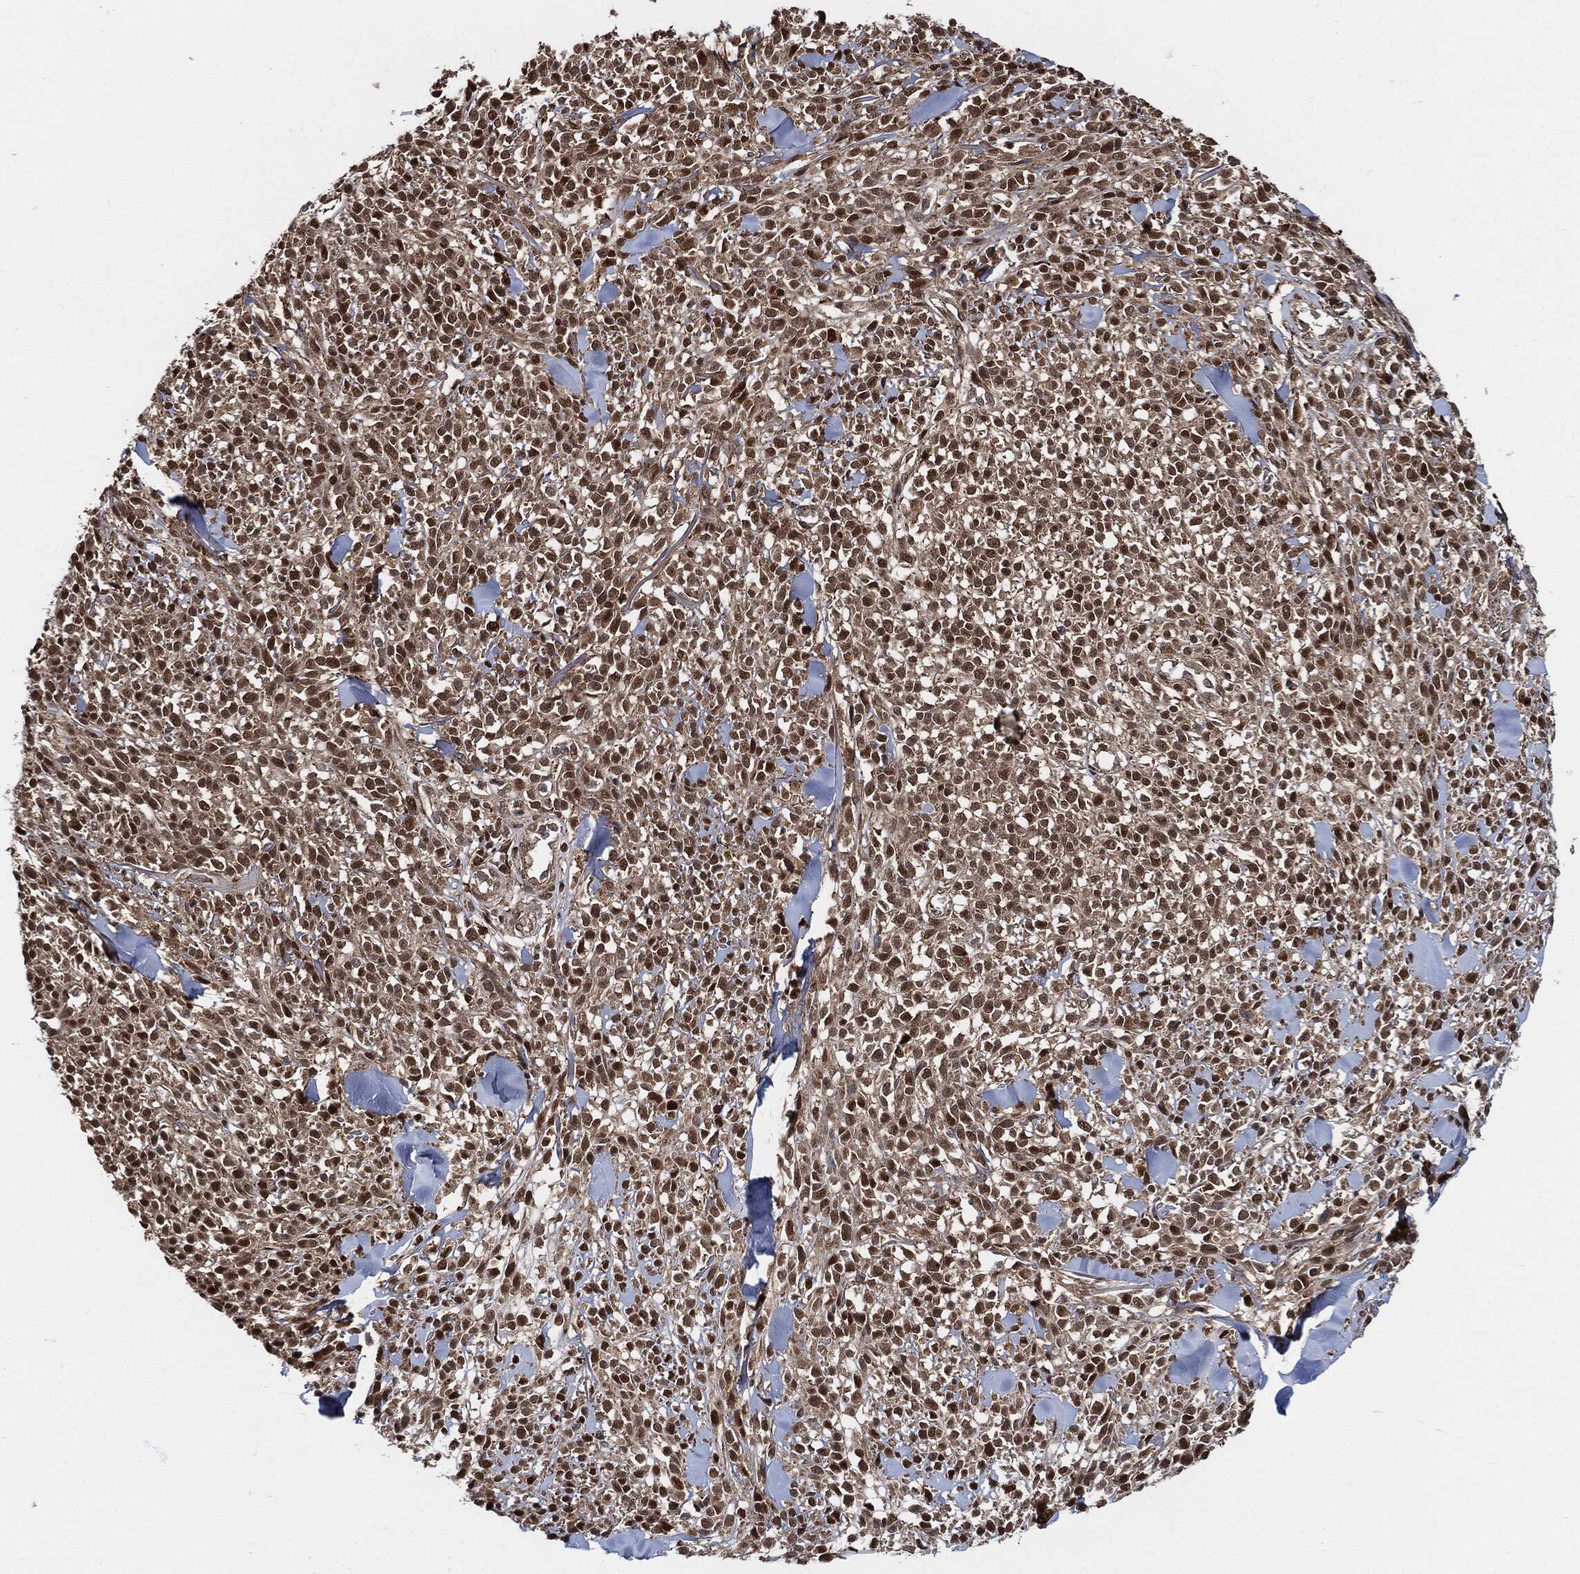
{"staining": {"intensity": "moderate", "quantity": ">75%", "location": "nuclear"}, "tissue": "melanoma", "cell_type": "Tumor cells", "image_type": "cancer", "snomed": [{"axis": "morphology", "description": "Malignant melanoma, NOS"}, {"axis": "topography", "description": "Skin"}, {"axis": "topography", "description": "Skin of trunk"}], "caption": "Melanoma stained with IHC shows moderate nuclear expression in approximately >75% of tumor cells. (DAB IHC, brown staining for protein, blue staining for nuclei).", "gene": "CUTA", "patient": {"sex": "male", "age": 74}}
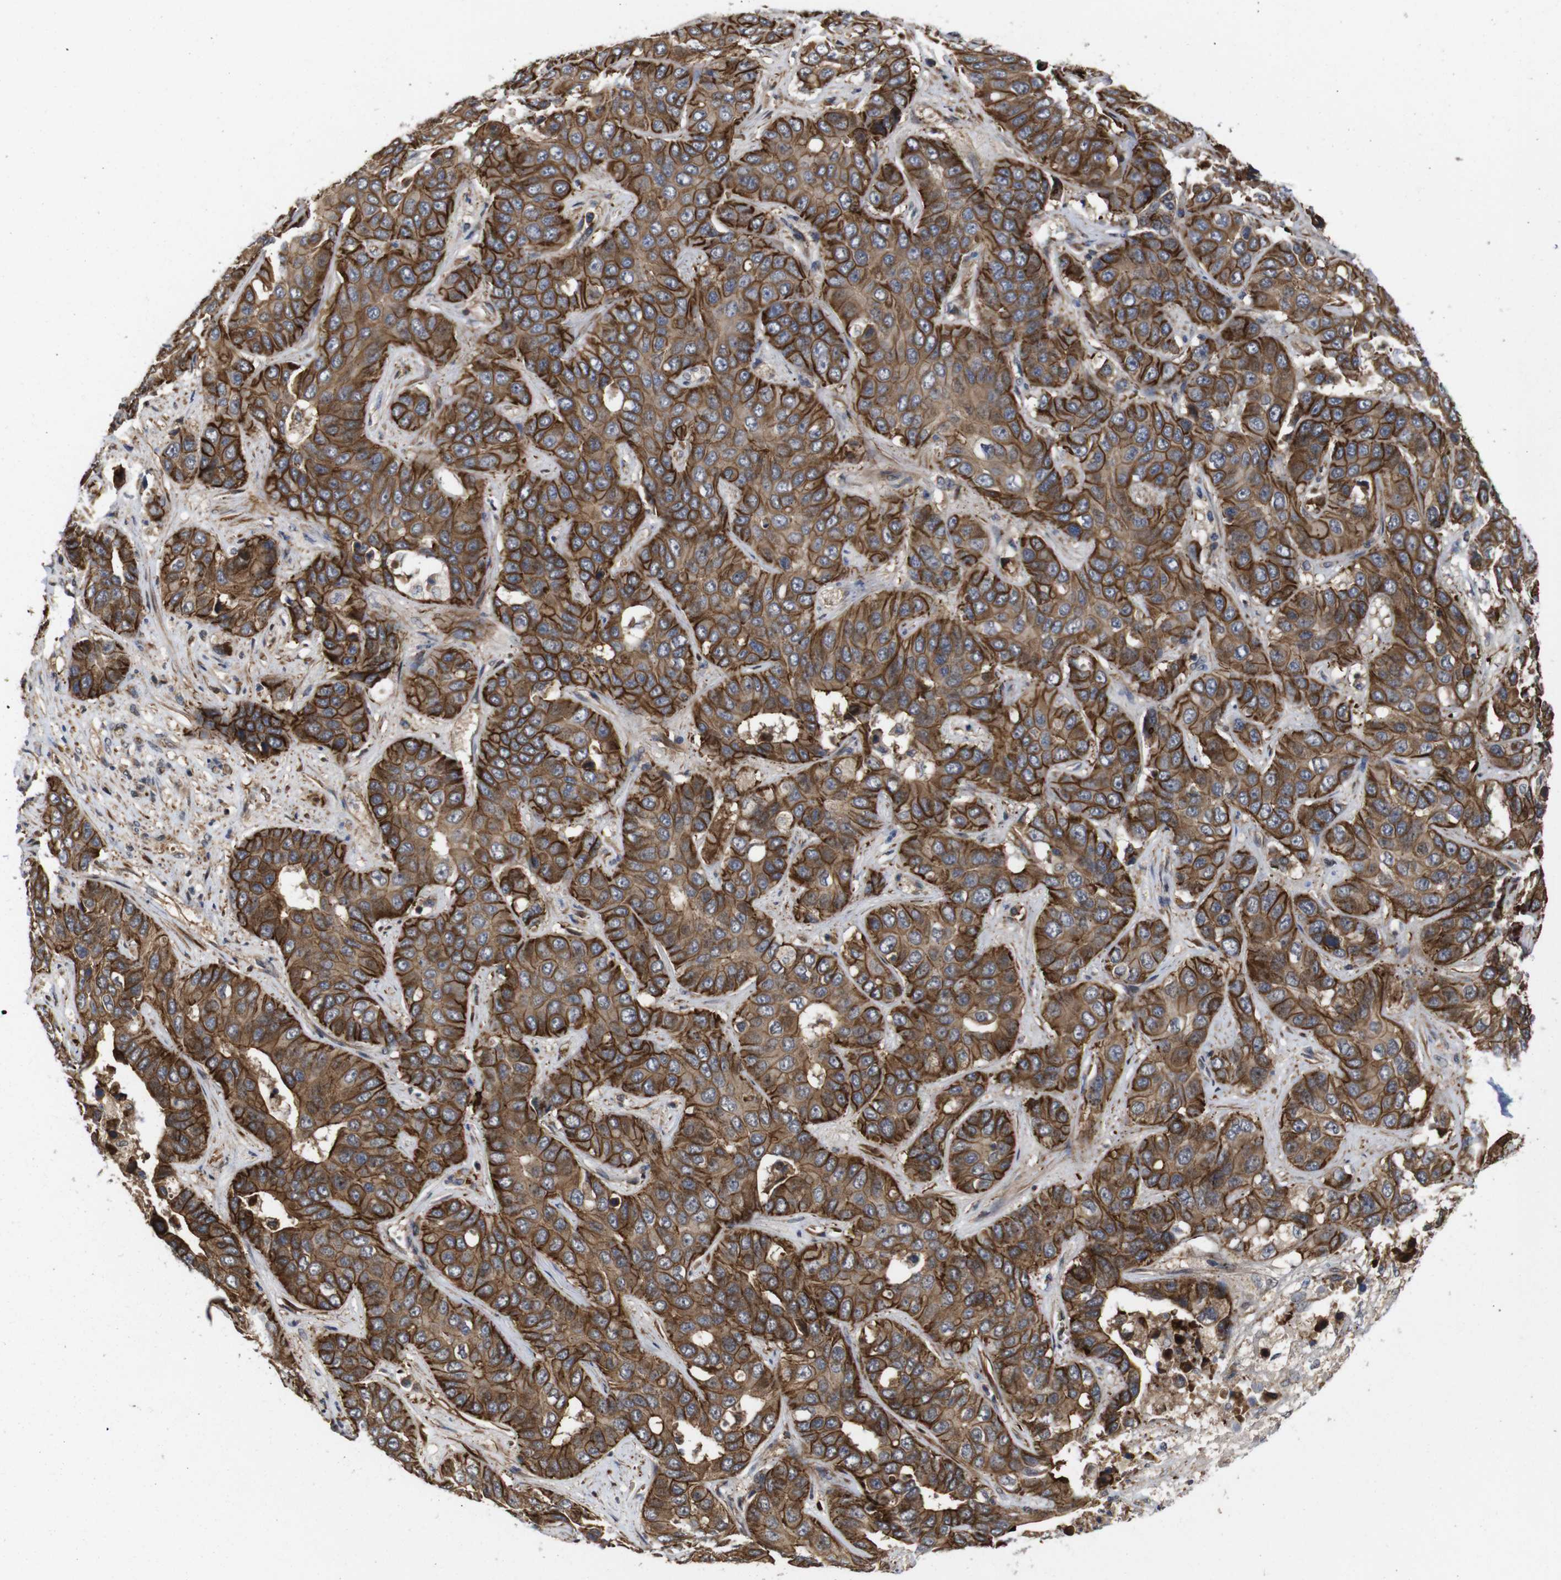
{"staining": {"intensity": "strong", "quantity": ">75%", "location": "cytoplasmic/membranous"}, "tissue": "liver cancer", "cell_type": "Tumor cells", "image_type": "cancer", "snomed": [{"axis": "morphology", "description": "Cholangiocarcinoma"}, {"axis": "topography", "description": "Liver"}], "caption": "Cholangiocarcinoma (liver) stained with a brown dye exhibits strong cytoplasmic/membranous positive positivity in approximately >75% of tumor cells.", "gene": "NANOS1", "patient": {"sex": "female", "age": 52}}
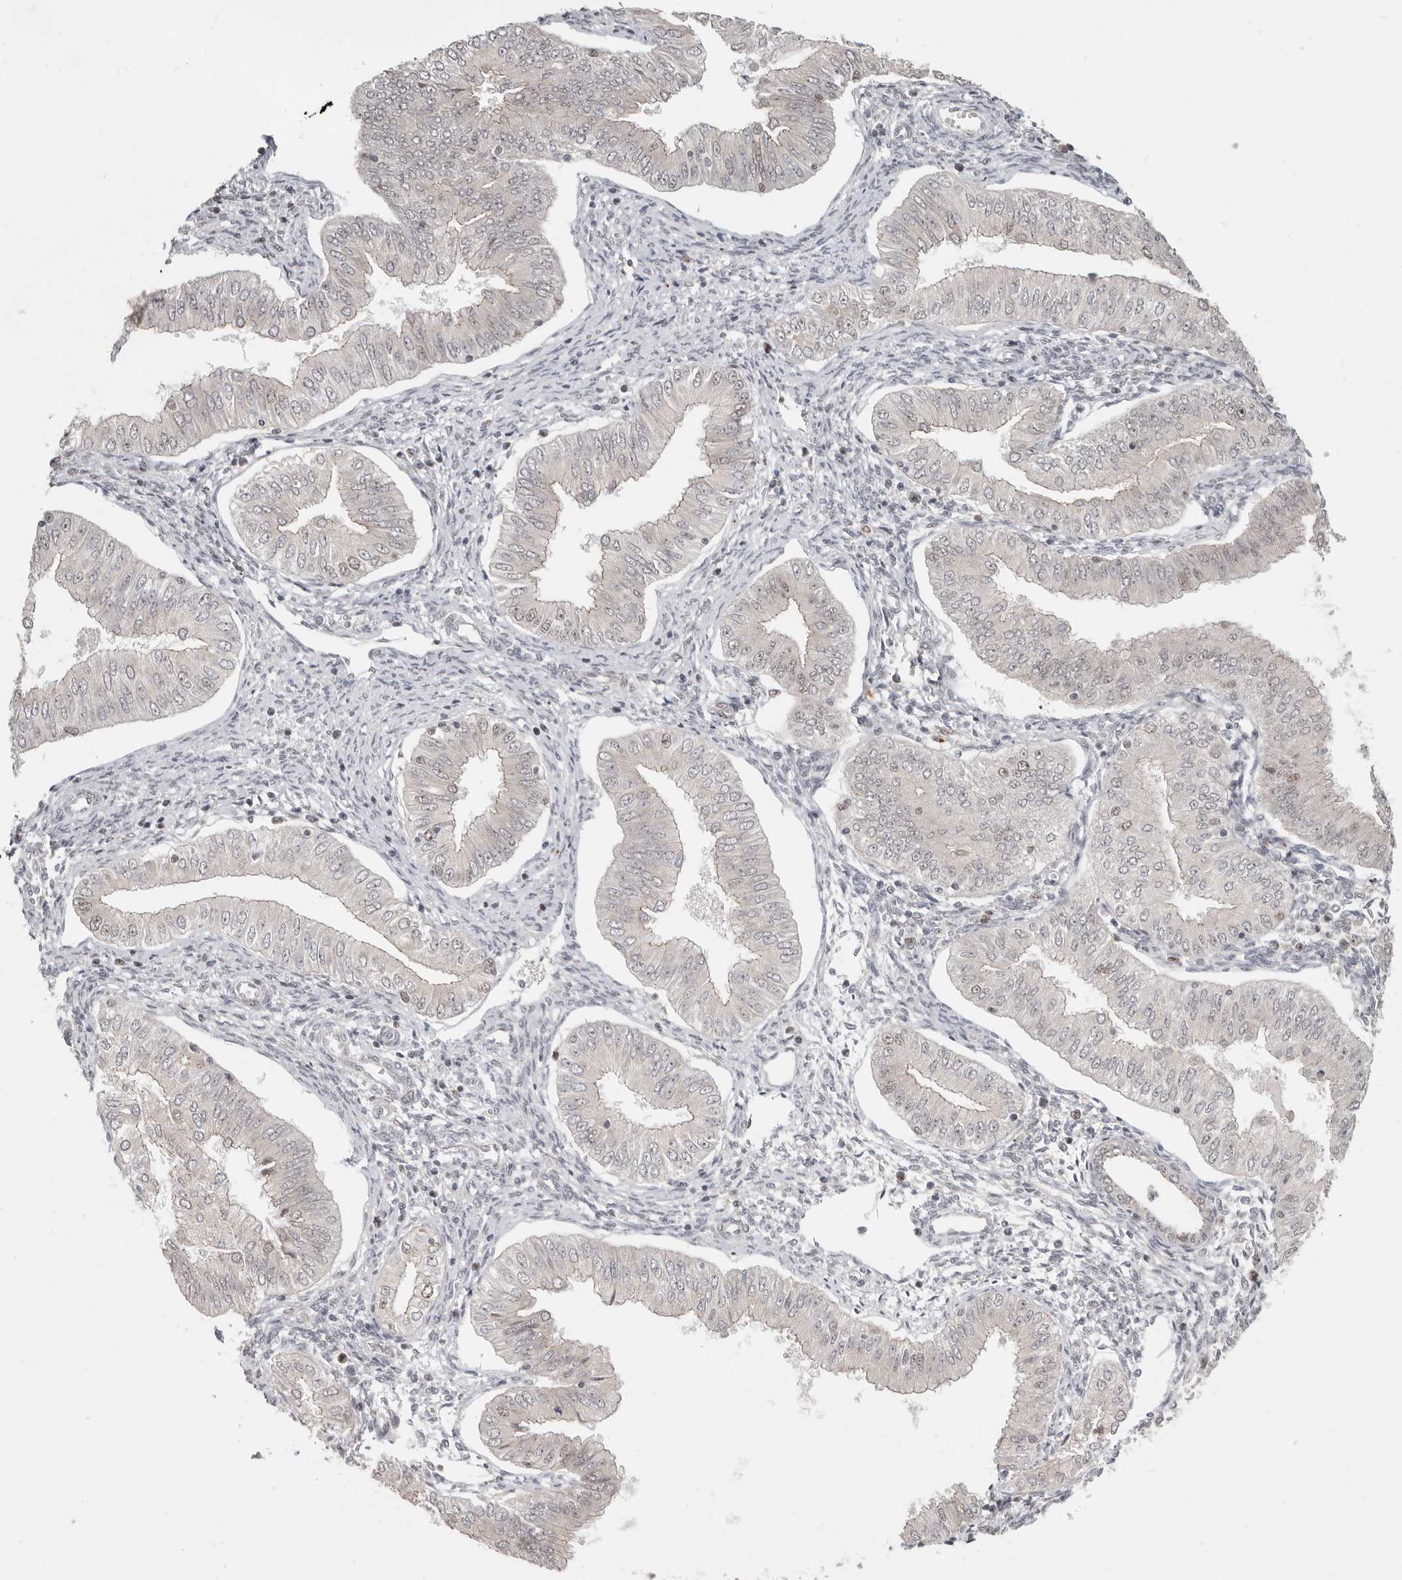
{"staining": {"intensity": "weak", "quantity": "<25%", "location": "nuclear"}, "tissue": "endometrial cancer", "cell_type": "Tumor cells", "image_type": "cancer", "snomed": [{"axis": "morphology", "description": "Normal tissue, NOS"}, {"axis": "morphology", "description": "Adenocarcinoma, NOS"}, {"axis": "topography", "description": "Endometrium"}], "caption": "Immunohistochemistry (IHC) image of neoplastic tissue: endometrial cancer stained with DAB displays no significant protein expression in tumor cells.", "gene": "RFC2", "patient": {"sex": "female", "age": 53}}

* * *

▶ WORK REQUEST
Write out the listing again word for word, but without its pictures.

▶ ANSWER SECTION
{"staining": {"intensity": "moderate", "quantity": ">75%", "location": "nuclear"}, "tissue": "melanoma", "cell_type": "Tumor cells", "image_type": "cancer", "snomed": [{"axis": "morphology", "description": "Malignant melanoma, NOS"}, {"axis": "topography", "description": "Skin"}, {"axis": "topography", "description": "Skin of trunk"}], "caption": "Melanoma stained with IHC shows moderate nuclear expression in approximately >75% of tumor cells. (DAB IHC, brown staining for protein, blue staining for nuclei).", "gene": "CUTA", "patient": {"sex": "male", "age": 74}}
{"staining": {"intensity": "strong", "quantity": ">75%", "location": "cytoplasmic/membranous"}, "tissue": "liver cancer", "cell_type": "Tumor cells", "image_type": "cancer", "snomed": [{"axis": "morphology", "description": "Cholangiocarcinoma"}, {"axis": "topography", "description": "Liver"}], "caption": "Cholangiocarcinoma (liver) stained with a brown dye exhibits strong cytoplasmic/membranous positive positivity in approximately >75% of tumor cells.", "gene": "NANOS1", "patient": {"sex": "female", "age": 52}}
{"staining": {"intensity": "weak", "quantity": "<25%", "location": "nuclear"}, "tissue": "endometrial cancer", "cell_type": "Tumor cells", "image_type": "cancer", "snomed": [{"axis": "morphology", "description": "Normal tissue, NOS"}, {"axis": "morphology", "description": "Adenocarcinoma, NOS"}, {"axis": "topography", "description": "Endometrium"}], "caption": "Immunohistochemistry (IHC) image of neoplastic tissue: endometrial cancer stained with DAB displays no significant protein expression in tumor cells.", "gene": "RFC2", "patient": {"sex": "female", "age": 53}}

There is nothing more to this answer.